Organisations & Contacts:

Carlos Oscar Sorzano-Sanchez

Jose-Maria Carazo

Gergely Sipos, EGI

Erik van den Bergh, EBI

OVERVIEW:  CryoEM will develop ways to share detailed information on cryo-EM image processing workflows, concentrating on those processes usually run at the Facility level. This work should increase reproducibility in Science. The idea is to write from Scipion a workflow file that fully describes the image processing steps so that they can be re.executed resulting in exactly the same results (making the data more FAIR). This file should go with the raw data as acquired by large facilities in Europe (like Diamond and ESRF synchrotrons) as well as smaller EM facilities like (Necen, SciLife Lab, or CNB-CSIC). We foresee that in some facilities, this image processing workflow is performed on the cloud so that the technology employed must allow for this possibility.

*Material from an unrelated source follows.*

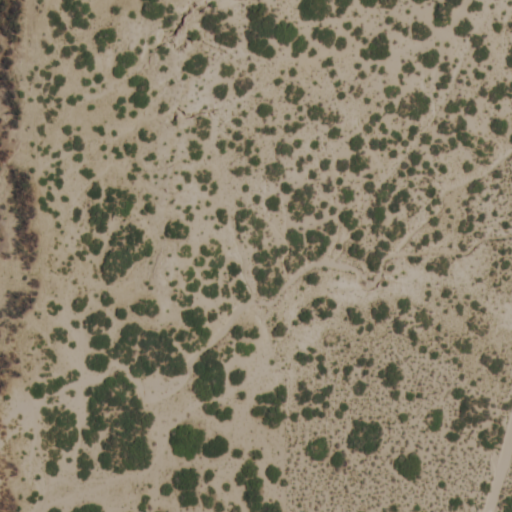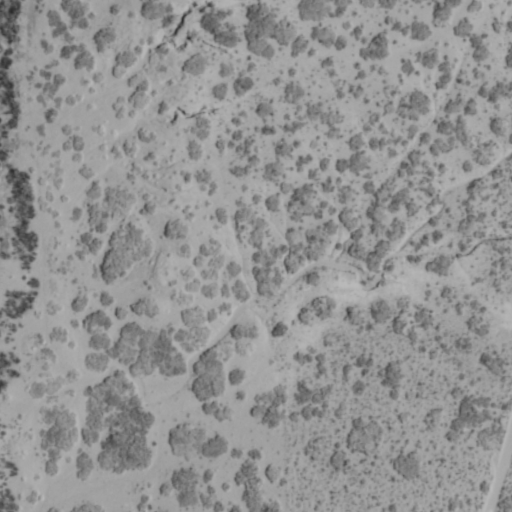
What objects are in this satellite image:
road: (444, 256)
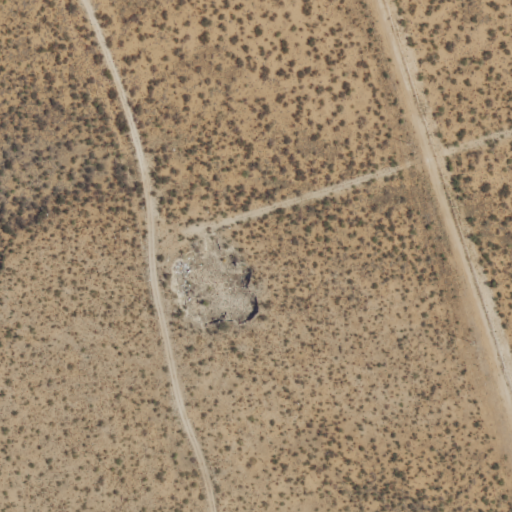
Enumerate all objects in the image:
road: (332, 184)
road: (151, 259)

SCIENTIFIC OBJECTIVES OF THE DEMONSTRATOR: After one year of work, users of a representative subset of major CryoEM Facilities in Europe will leave the Facility not only with raw and preprocessed data, but also with a file linking the acquired data and the analysis workflows. This file:

  1. will contain detailed information enabling the reproduction of processing steps (assuming access to the original software),
  2. will be ready and accepted to be deposited in cryo-EM databases like EMDB and EMPIAR, and
  3. will be easy to browse and analyze over the Web.

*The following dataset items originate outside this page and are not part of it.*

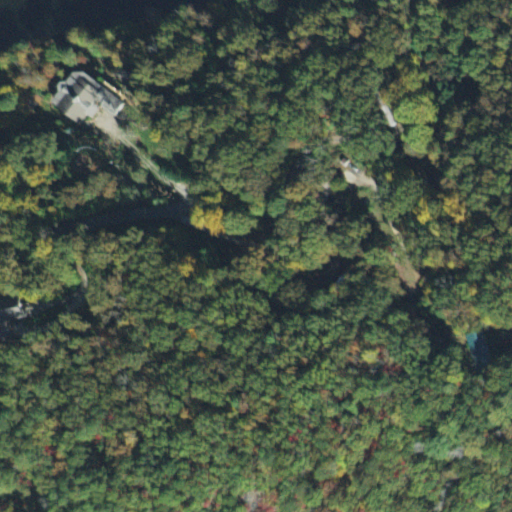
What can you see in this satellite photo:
building: (87, 94)
road: (241, 94)
building: (84, 98)
road: (339, 137)
building: (12, 307)
building: (10, 311)
road: (507, 329)
building: (478, 351)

By providing means to properly record data analysis workflows in cryoEM, we will certainly contribute to data reproducibility, data reuse and data interoperability. This Demonstrator will result in improved reproducibility of cryoEM structures, allowing a better interoperation with distributed data and analysis sources, addressingprovenance and increasing data reuse in a multidisciplinary context.

More generally, the Demonstrator will be an exemplar for workflows that involve the acquisition of complex experimental data and the application of sophisticated processing and modelling. Such workflows may be more complicated that typical use cases for e-infrastructure, but would provide real benefit to European scientists.